Your rocks might be your outline, or your first draft, depending on whether you're a plotter or an organic writer (or anywhere on that spectrum!). It's okay. There's no wrong way to do it. Just put your rocks in the jar.

Then, you can pour in some second-draft pebbles: various subplots, ensuring every scene moves the plot forward, making sure you don't have several different scenes all performing the same function. Some of your pebbles might expose themes (I like to imagine those as shiny silver pebbles). Others might dig deeper into your characters (shiny blue). Still more might expose more about the world (shiny green).

Arranging the (shiny) pebbles might take a draft or two--sometimes more! Sometimes this is where we discover the rocks are out of place and we have to dump out the whole story jar. It's okay. You'll get it.

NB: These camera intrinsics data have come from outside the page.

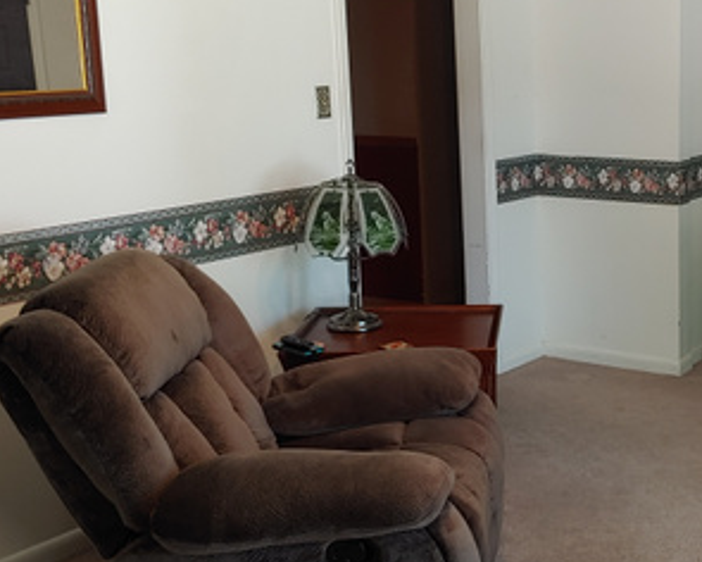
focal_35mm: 53
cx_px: 626
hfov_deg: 33.6
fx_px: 1101
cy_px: 269
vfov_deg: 28.6
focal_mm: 4.23
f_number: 1.5
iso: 100
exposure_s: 1/60
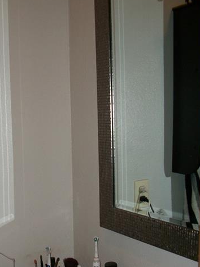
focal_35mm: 57
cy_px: 200
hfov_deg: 25.4
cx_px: 52
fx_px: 439
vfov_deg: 33.1
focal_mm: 6.3
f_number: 3.1
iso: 80
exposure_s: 1/30
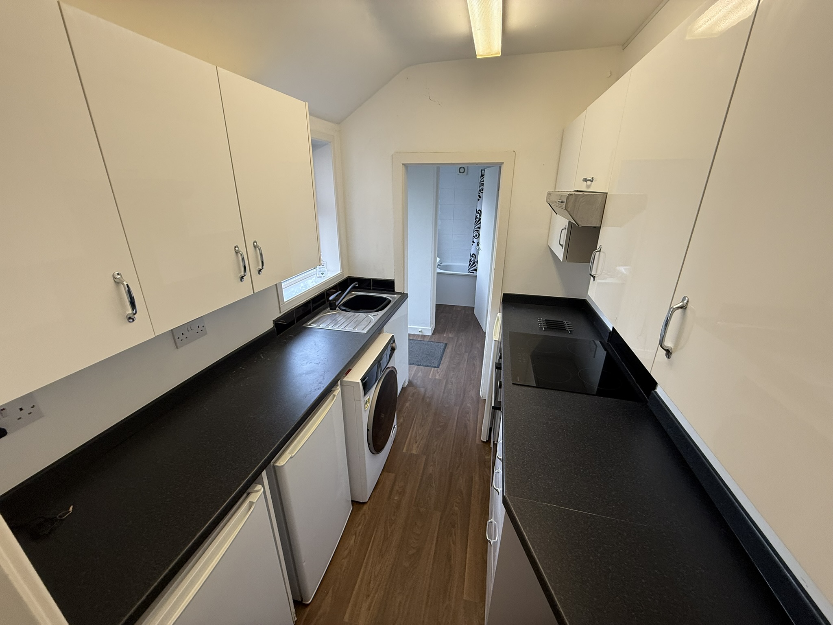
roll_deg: -0.3
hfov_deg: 102.1
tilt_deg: -21.3
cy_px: 312
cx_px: 416
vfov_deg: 85.7
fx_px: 337
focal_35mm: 14
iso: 125
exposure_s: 1/100
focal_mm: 2.22
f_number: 2.2
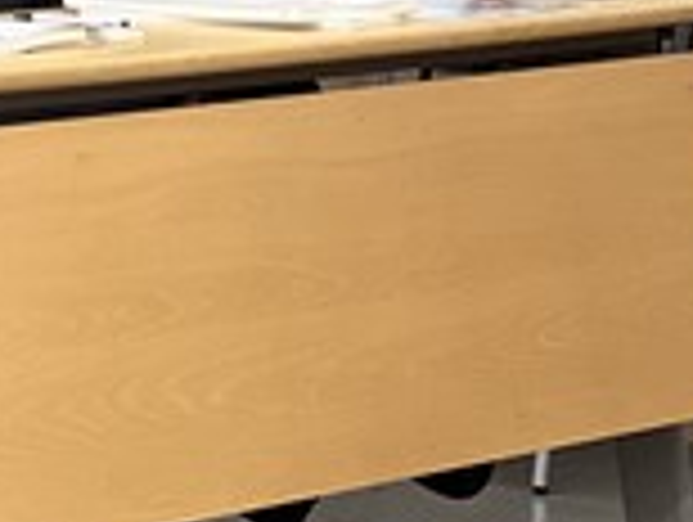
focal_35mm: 349
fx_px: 6998
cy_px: -313
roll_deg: -1.9
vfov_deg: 4.2
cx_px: 248
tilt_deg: +0.0
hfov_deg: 5.7
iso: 125
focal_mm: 9
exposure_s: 1/40
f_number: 2.8
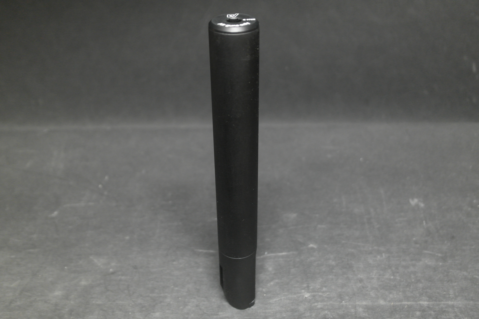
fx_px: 532
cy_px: 160
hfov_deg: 48.5
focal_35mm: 40
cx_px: 240
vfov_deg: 33.4
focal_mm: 26
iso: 1600
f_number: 4
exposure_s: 1/13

So, moving on to the sand.

The original rocks/jar story says to let sand take care of itself, and that's where my metaphor doesn't so much fall apart -- but it gets complicated.

Because yes, we can pour in the sand of line editing and proofreading, but it's not really taking care of itself. We still have to do a lot of work. That silver theme pebble? Time to layer the sand around it just so to make it truly shine. That epic action scene? Time to go through it word by word to make it clear and snappy. The dialogue? Time to make it realistic and memorable.

Those things do need to fall into place . . . for the reader. You, the writer, need to make it happen.

Moving rocks is hard work. Arranging pebbles is tricky, too (they're slippery). So by the time we get to sand and have to arrange each grain one at a time, a lot of us are pretty tired. Who wants to spend time double-checking every bit of sand in the jar? How tedious is that!?

But this is where you have a chance to truly make your book stand out from the rest. Is your sand just kind of dumped in? Do you even have sand? Take another look at your book and be honest with yourself.

If your sand still needs work, take the time to add it and arrange it so that everything does fall into place . . . for your readers.